The two main data analysis questions were as follows: (1) Of underage youth (ages 16–20) who consumed alcohol in the past 30 days, what proportion reported having consumed each type and each brand of alcohol? (2) Of underage youth who consumed five or more drinks in row, what proportion used each type and brand of alcohol during these drinking episodes?
Knowledge Networks applied statistical weighting adjustments to account for selection deviations and to render the sample representative of the underlying population. These weights accounted for the different selection probabilities associated with the RDD- and ABS-based samples, the oversampling of minority communities, non-response to panel recruitment, and panel attrition.

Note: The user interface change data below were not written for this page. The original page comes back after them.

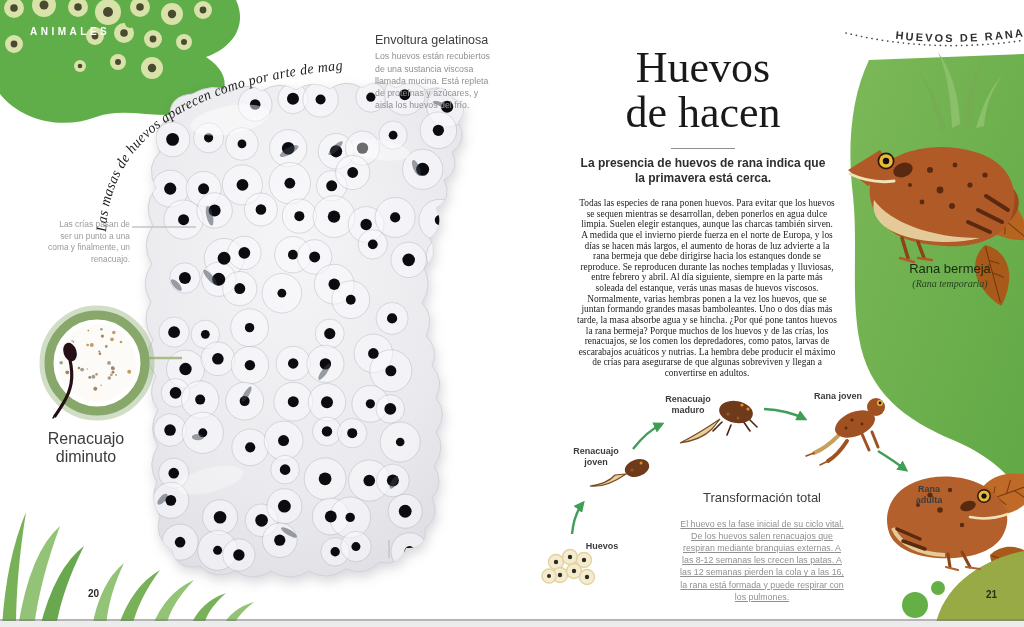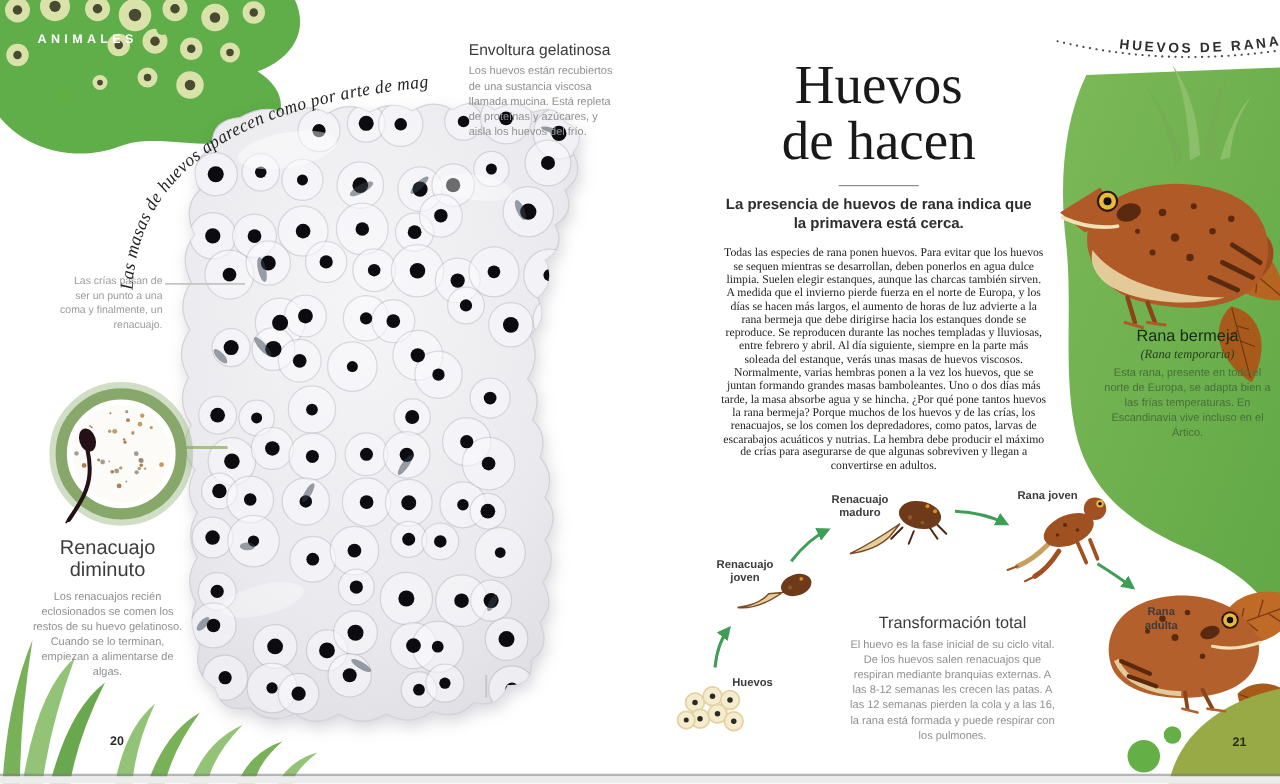--- a/index.html
+++ b/index.html
@@ -566,7 +566,6 @@
   <div class="txt" style="left:880px;top:262px;width:140px;text-align:center;">
     <div class="block-title" style="font-size:13px;color:#162a10;">Rana bermeja</div>
     <div class="latin" style="margin-top:1px;">(Rana temporaria)</div>
-    <div class="block-body green-body" style="margin-top:3px;">Esta rana, presente en todo el norte de Europa, se adapta bien a las frías temperaturas. En Escandinavia vive incluso en el Ártico.</div>
   </div>
 
   <div class="txt cycle-label" style="left:566px;top:446px;width:60px;">Renacuajo joven</div>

Post-stratification adjustments were based on demographic distributions from the Current Population Survey (CPS) conducted by the U.S. Bureau of the Census.
Validation of Survey Findings
Since there has been no previously published survey of youth alcohol brand preferences, there is no true gold standard to which we can compare our findings. Instead, we can validate our findings against GfK MRI’s Survey of the Adult Consumer, a written survey of a representative sample of approximately 10,000 U.S. adults used to ascertain the prevalence of use of various consumer products, including past 30-day consumption of 132 spirits brands. Since GfK MRI defines adults as age 18 years or older, their findings on types of alcohol used can be applied as a validity check on our own findings for the 18- to 20-year-olds in our internet panel. We previously obtained data on past 30-day use of various types of liquor among 18- to 20-year-olds from the 2007 Survey of the American Consumer [18
], and we used these data here to validate our survey findings.